KUALA LUMPUR, Oct 28 ― The local company producing whisky under the brand name “Timah” has agreed to consider changing both the name and image of its alcohol product that had attracted controversy recently, Domestic Trade and Consumer Affairs Minister Datuk Seri Alexander Nanta Linggi confirmed today.

The minister said this comes after the government’s recent meeting with the company, Winepak Corporation (M) Sdn Bhd.

“Through the discussion that was held, the company Winepak Corporation (M) Sdn Bhd has requested for one week to discuss with their shareholders and board of directors to change the name and image on the label of the alcoholic product produced by them. This is among the results that were achieved in yesterday’s meeting of the company’s representative with the government,” he said in a statement today.

The minister said he had chaired the meeting that was also attended by Communications and Multimedia Minister Tan Sri Annuar Musa, Minister in the Prime Minister’s Department (Religious Affairs) Idris Ahmad, National Unity Minister Datuk Halimah Mohamed Sadique, the Domestic Trade and Consumer Affairs Ministry’s secretary-general Datuk Seri Hasnol Zam Zam Ahmad, Energy and Natural Resources Ministry’s deputy secretary-general Abdul Wahid Abu Salim, and Intellectual Property Corporation of Malaysia (MyIPO) director-general Abdul Haris Lakar.

The minister said representatives from the Department of Islamic Development Malaysia (Jakim), the Home Ministry and the Ministry of International Trade and Industry had also attended the meeting.

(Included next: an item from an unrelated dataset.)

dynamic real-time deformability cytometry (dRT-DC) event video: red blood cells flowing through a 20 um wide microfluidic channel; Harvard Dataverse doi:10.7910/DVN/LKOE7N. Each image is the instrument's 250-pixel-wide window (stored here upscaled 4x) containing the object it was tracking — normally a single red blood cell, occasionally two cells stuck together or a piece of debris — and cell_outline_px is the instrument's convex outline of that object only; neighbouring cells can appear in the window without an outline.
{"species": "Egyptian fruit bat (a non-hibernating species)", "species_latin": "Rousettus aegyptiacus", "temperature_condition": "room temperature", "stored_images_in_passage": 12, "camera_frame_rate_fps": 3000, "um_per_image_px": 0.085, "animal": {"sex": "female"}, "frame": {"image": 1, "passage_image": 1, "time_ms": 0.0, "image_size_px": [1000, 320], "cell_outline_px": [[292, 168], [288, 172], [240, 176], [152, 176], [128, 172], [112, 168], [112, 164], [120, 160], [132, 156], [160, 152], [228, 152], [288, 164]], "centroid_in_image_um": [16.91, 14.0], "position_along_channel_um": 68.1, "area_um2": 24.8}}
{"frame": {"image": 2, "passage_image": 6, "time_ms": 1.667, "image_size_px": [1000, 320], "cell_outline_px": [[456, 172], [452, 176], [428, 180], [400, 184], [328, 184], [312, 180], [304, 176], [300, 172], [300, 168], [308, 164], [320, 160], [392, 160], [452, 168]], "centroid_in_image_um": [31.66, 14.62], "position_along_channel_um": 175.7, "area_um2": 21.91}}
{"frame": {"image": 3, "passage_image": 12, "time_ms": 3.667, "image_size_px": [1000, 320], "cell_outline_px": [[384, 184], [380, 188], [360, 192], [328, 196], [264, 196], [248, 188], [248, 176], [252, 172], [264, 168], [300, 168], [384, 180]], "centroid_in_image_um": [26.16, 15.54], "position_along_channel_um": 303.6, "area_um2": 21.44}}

“This hybrid meeting was carried out in a harmonious manner with the concept of Keluarga Malaysia to achieve a consensus for the good of the country,” the minister said, referring to the “Malaysian Family” concept that was introduced by Prime Minister Datuk Seri Ismail Sabri Yaakob.

The minister said this meeting was a follow-up to the first meeting on October 25 between Winepak and MyIPO.

The minister said his ministry through MyIPO will improve procedures involving the various relevant ministries and agencies to prevent a repeat of the same issue in the future, further expressing hope for all to show understanding and give the government the chance to find the best solution for all.

Timah, an award-winning Malaysian-made whisky, has a 40 per cent alcohol content and is sold at RM190 per bottle.

Since the liquor company came under fire, it had previously offered an explanation saying that the local word “Timah” means tin and refers to the tin mining era during the British colonial days of Malaya, while the man depicted on the whiskey label was Captain Speedy who was one of the men who introduced whisky culture back then.

The company had said it was due to this history that the name “Timah” was used and that the word’s use was not intended to stir any controversy.

The company had also explained that any interpretation of the name unrelated to Malaysian tin mining is false, and also said the “Timah” whisky is meant to be enjoyed by non-Muslims who are above the legal age for purchasing alcohol.